I’m giving a lecture tomorrow morning on c-spine anatomy. I have a few ideas but what would people ou there suggest as an enlightening clinical case. So not just trauma but other c-spine pathology too.

Let me know ideas in the comments

2 Replies to “Teaching with the hive mind

  1. One case that will always stick in my mind is of an old chap that I saw on a night shift. He had fainted after falling off the toilet. The resident wanted me to review his findings and send him home. The patient had a bit of neck pain but he thought nothing of it. The resident had neglected to mention his ankylosing spondylitis and had been reassured by his lack of neurology.

    He had already been sent around for some plain films (why I still don’t know) and so I wandered around to x-ray to chat with him. I hastily sent for a collar whe. I saw his pars fracture. He had snapped his bamboo neck in two with 8mmspinal cord impingement. The neurosurgeons didn’t believe his lack of neurological involvement but he was one lucky guy.

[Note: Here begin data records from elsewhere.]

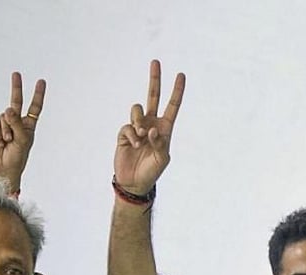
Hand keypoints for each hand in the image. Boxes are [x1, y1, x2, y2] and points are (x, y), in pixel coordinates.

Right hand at [0, 73, 45, 193]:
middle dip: (16, 87)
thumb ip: (17, 123)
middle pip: (17, 102)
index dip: (38, 95)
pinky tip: (0, 142)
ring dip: (6, 130)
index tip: (41, 81)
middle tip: (16, 73)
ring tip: (8, 142)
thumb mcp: (23, 140)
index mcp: (28, 125)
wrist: (2, 169)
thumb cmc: (17, 157)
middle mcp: (17, 122)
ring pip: (5, 116)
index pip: (34, 107)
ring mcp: (4, 125)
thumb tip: (8, 109)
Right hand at [114, 60, 184, 195]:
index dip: (177, 91)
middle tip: (156, 61)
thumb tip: (151, 129)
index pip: (172, 106)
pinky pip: (127, 126)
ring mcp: (137, 127)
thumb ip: (160, 143)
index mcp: (165, 128)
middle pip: (153, 97)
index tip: (181, 75)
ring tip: (141, 136)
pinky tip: (135, 145)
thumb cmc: (152, 171)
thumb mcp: (162, 159)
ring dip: (139, 120)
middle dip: (155, 79)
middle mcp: (151, 124)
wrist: (134, 182)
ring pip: (137, 110)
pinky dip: (132, 135)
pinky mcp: (124, 134)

    I’ve had a much lower thresholdmfor imaging cervical spines in rheumatoid and ank spond cases since.

    • would you believe me if I said I had the same case! a guy gets brought in after falling asleep on the toilet and bumping his head. Fully conscious with a touch of neck pain but sitting upright in a collar in the seat. I start to remove the collar to examine him and he tells me has ank spond, and i put the collar right back on! Fracture peg on x-ray.

      Consider ank spond added to the lecture!